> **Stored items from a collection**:

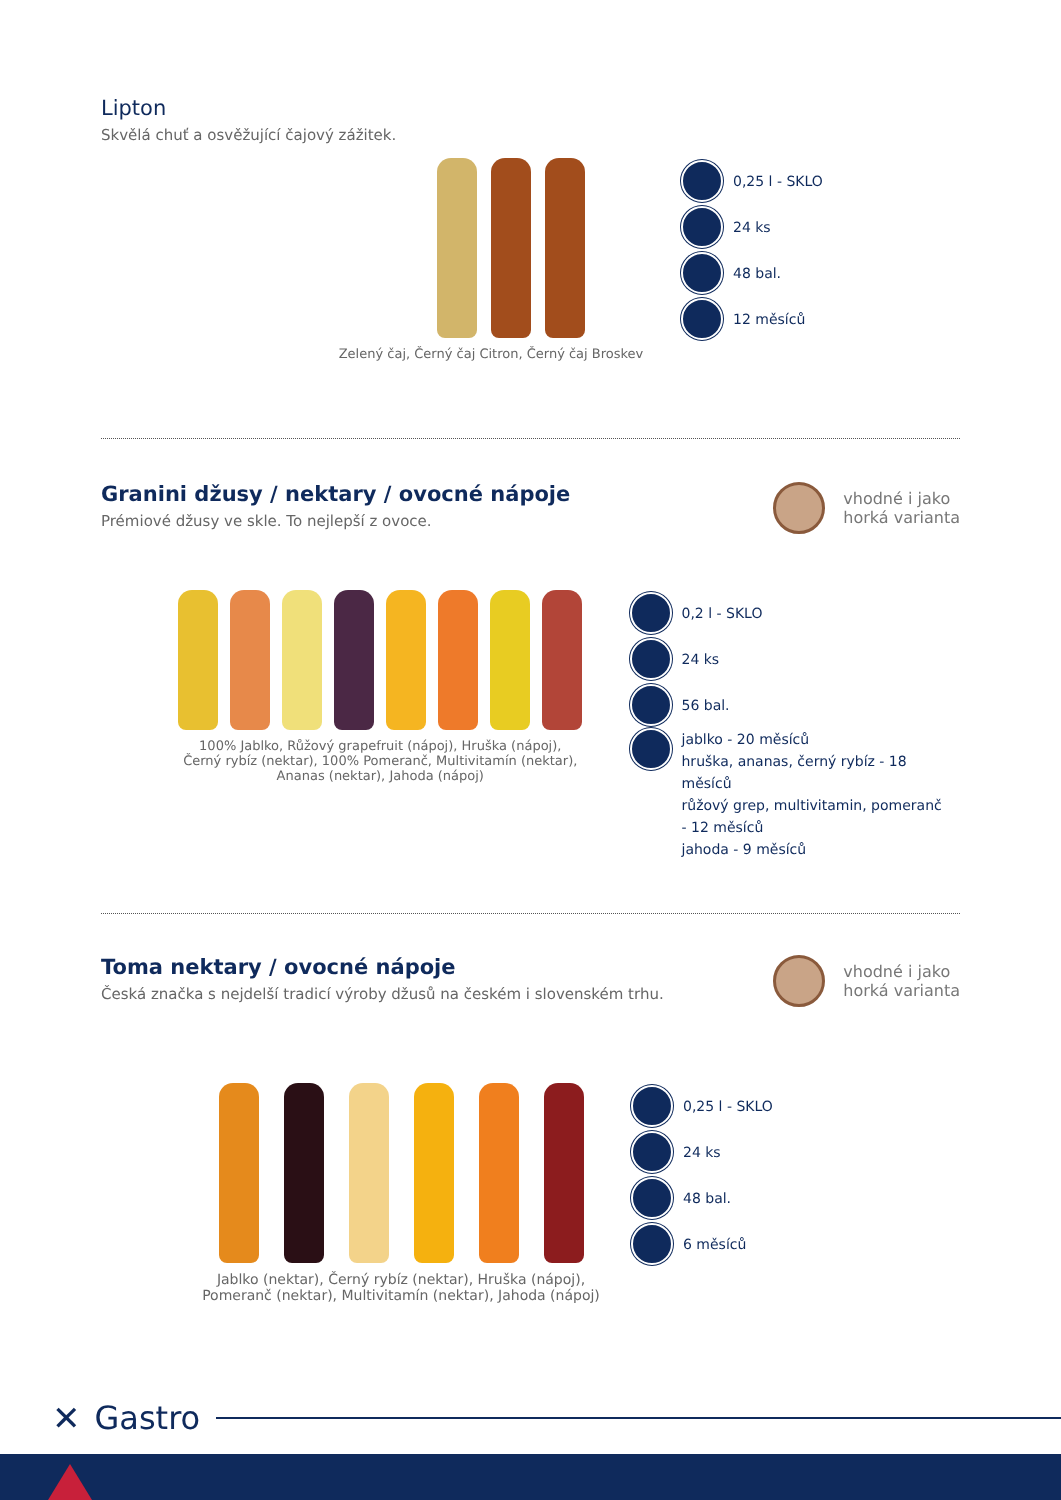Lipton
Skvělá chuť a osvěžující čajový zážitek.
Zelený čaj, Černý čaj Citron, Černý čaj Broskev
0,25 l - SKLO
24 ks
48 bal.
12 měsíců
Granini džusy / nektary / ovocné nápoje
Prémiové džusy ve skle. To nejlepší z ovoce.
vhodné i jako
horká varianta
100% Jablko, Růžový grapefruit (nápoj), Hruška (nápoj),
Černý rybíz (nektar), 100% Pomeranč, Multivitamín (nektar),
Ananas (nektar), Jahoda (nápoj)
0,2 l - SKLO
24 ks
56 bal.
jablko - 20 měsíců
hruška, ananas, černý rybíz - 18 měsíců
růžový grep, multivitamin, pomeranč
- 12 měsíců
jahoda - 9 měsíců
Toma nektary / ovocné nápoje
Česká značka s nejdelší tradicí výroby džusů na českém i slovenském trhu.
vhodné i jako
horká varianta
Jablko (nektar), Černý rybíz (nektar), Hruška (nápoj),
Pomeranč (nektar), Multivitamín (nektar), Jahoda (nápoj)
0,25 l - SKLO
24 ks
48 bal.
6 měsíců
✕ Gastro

---

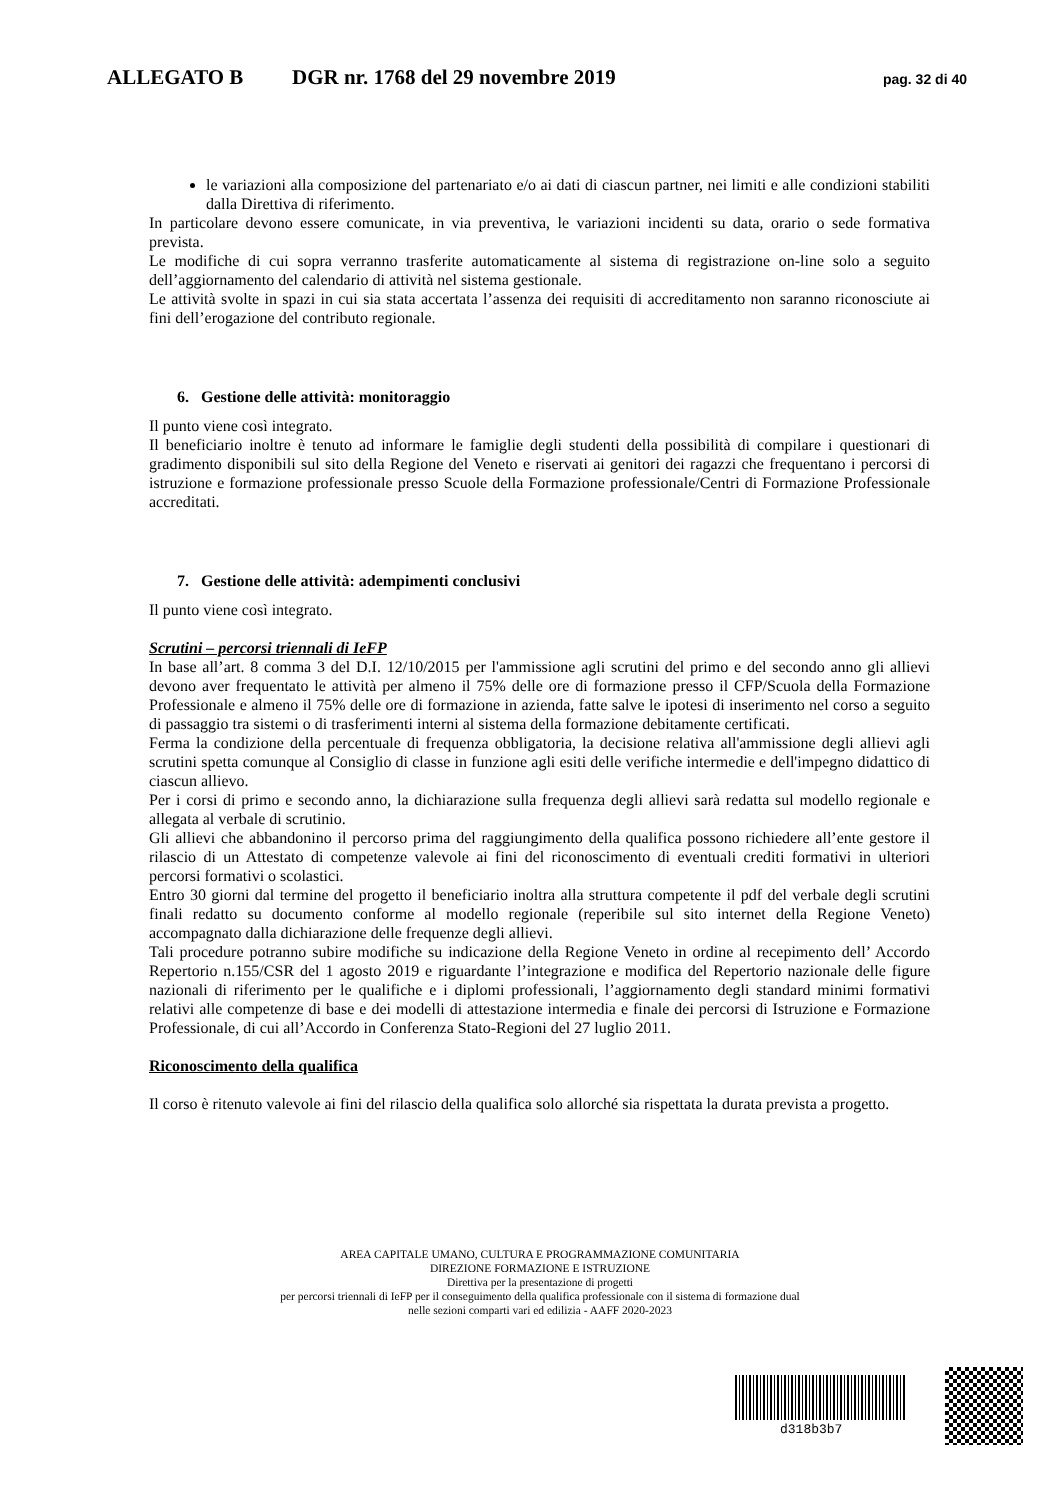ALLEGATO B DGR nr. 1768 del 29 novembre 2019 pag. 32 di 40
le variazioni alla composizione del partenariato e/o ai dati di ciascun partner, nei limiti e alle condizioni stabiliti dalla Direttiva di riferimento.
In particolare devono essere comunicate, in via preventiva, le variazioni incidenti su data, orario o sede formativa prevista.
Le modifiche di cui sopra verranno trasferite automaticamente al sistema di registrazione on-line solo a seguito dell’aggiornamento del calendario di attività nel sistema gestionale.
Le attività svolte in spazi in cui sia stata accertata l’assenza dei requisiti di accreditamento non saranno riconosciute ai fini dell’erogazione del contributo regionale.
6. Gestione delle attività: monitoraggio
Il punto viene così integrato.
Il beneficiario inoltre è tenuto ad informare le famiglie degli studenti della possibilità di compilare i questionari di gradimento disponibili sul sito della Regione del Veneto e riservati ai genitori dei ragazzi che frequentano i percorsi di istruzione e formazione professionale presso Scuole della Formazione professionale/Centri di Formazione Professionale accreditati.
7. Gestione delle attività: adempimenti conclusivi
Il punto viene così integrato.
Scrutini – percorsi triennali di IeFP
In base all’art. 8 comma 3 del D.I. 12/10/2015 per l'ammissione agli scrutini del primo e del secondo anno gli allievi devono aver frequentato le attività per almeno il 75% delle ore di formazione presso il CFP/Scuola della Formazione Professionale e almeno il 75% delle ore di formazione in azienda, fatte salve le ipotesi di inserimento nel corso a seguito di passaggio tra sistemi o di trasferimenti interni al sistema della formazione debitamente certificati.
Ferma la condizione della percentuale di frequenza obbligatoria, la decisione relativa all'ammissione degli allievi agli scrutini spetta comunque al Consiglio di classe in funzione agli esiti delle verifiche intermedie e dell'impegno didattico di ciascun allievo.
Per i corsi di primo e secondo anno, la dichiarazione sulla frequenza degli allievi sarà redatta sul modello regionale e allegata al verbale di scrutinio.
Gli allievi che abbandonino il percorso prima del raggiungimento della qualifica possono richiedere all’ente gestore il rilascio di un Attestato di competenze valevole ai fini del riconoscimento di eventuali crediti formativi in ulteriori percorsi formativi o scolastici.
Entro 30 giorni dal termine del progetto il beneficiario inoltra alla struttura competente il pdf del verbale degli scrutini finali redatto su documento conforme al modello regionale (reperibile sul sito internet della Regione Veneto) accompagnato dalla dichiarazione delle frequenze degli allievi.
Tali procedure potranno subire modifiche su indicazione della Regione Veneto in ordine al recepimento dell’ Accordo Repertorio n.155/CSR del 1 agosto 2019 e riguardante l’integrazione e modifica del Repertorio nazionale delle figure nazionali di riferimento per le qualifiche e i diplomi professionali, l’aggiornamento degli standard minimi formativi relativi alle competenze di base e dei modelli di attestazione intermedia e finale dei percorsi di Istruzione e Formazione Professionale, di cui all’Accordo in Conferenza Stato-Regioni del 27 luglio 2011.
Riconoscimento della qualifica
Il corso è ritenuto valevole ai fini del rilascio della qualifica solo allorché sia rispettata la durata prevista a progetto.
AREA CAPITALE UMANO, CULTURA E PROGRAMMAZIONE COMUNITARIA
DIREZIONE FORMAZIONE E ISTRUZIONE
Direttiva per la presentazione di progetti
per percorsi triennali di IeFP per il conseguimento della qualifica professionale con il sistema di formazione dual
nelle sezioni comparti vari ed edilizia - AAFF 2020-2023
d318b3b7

> **Problem description**: Each line of the data that contains "prevista" belongs in the answer.

> **Result of this exercise**:
In particolare devono essere comunicate, in via preventiva, le variazioni incidenti su data, orario o sede formativa prevista.
Il corso è ritenuto valevole ai fini del rilascio della qualifica solo allorché sia rispettata la durata prevista a progetto.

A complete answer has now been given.